Massachusetts Ratifying Convention

February 1, 1788

Changing a system—particularly a system about which one is fond—is difficult. For some, the system that the Articles of Confederation created was an ideal one as it permitted states to maintain a level of autonomy that the proposed Constitution would subsume. For Samuel Nasson, at the Massachusetts Ratifying Convention, this was a travesty given that the country had fought so hard to free its member states from Great Britain and its attempts to “enslave us, by declaring her laws supreme.”

For Nasson, it represented a return to tyranny by an all-powerful, far-reaching government. Nasson rose and addressed the Convention: “Oh! Liberty—thou greatest good—thou fairest property! with thee I wish to live—with thee I wish to die! Pardon me if I drop a tear on the peril to which she is exposed: I cannot, sir, see this brightest of jewels tarnished! A jewel worth ten thousand worlds! And shall we part with it so soon?—Oh, No. Gentlemen ask, can it be supposed, that a Constitution so pregnant with danger, could come from the hands of those who framed it? Indeed, sir, I am suspicious of my own judgment, when I contemplate this idea—when I see the list of illustrious names annexed to it:—But, sir, my duty to my constituents, obliges me to oppose the measure they recommend, as obnoxious to their liberty and safety.”

For Nasson, the Articles of Confederation was a “sacred instrument,” and if the country entrusted Congress the power to dissolve the Confederation, “to what can we trust?” The proposed Constitution would annihilate the state governments and consolidate them into a government of the “whole union” whose functions and purposes one could not know.
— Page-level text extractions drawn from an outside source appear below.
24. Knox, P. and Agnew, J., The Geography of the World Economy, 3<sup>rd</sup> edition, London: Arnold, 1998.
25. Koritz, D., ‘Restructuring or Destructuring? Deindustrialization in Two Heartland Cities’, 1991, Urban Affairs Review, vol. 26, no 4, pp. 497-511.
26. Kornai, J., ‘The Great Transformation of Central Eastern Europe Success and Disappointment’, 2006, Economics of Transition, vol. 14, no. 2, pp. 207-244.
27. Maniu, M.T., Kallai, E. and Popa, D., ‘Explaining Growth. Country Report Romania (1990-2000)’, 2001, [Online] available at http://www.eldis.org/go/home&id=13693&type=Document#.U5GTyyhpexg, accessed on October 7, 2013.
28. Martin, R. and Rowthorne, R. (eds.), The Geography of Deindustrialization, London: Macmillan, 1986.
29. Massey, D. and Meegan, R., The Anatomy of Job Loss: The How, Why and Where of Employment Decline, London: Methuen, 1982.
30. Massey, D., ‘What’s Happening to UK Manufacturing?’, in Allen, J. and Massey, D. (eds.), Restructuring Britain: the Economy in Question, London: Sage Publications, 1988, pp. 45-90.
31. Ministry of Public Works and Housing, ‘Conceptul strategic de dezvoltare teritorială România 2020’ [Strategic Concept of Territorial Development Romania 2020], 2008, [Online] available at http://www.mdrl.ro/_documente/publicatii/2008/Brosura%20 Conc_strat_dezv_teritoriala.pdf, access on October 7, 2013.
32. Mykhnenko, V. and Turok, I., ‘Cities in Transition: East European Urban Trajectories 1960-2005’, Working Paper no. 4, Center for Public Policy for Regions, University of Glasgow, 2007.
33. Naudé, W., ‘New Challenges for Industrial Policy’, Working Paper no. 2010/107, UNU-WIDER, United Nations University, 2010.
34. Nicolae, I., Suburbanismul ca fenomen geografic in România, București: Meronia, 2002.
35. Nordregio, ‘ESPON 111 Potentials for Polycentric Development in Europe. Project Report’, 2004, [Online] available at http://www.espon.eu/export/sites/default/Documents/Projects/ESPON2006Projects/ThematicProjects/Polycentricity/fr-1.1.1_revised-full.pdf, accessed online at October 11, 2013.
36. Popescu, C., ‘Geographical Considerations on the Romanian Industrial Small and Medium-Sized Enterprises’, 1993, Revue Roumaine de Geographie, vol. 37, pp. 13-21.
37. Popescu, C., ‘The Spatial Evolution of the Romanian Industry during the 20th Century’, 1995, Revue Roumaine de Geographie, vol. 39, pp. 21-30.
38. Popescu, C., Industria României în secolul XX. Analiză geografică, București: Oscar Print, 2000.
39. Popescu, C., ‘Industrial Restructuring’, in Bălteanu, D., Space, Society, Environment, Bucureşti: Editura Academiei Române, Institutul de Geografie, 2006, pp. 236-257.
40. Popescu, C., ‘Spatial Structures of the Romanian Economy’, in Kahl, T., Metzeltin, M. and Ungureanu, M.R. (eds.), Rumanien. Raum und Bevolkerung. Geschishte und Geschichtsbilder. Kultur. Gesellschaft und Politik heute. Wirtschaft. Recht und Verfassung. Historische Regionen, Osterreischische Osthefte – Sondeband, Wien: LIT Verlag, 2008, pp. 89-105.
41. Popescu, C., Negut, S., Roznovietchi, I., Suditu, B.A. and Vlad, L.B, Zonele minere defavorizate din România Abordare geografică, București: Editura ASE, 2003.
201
A sovereign state, such as Massachusetts, is one that is independent and sovereign; how could the states vote to destroy “that sovereignty?”

The absence of a Bill of Rights was further proof of the Constitution’s danger: “When I give up any of my natural rights, it is for the security of the rest: But here is not one right secured, although many are neglected.” Then, there was the Senate and its six-year term for its members: “it is too long to trust any body of men with power: It is impossible but that such men will be tenacious of their places; they are to be raised to a lofty eminence, and they will be loth to come down; and in the course of six years, may by management, have it in their power to create officers, and obtain influence enough, to get in again, and so for life.” The problem was that, “rulers ought at short periods, to return to private life, that they may know how to feel for, and regard their fellow creatures. In six years, six, and at a great distance, they will quite forget them.”

With his impassioned plea to reject the Constitution, as drafted, Nasson “concluded by saying, he had much more to say, but as the House were impatient, he should sit down for the present, to give other gentlemen an opportunity to speak.”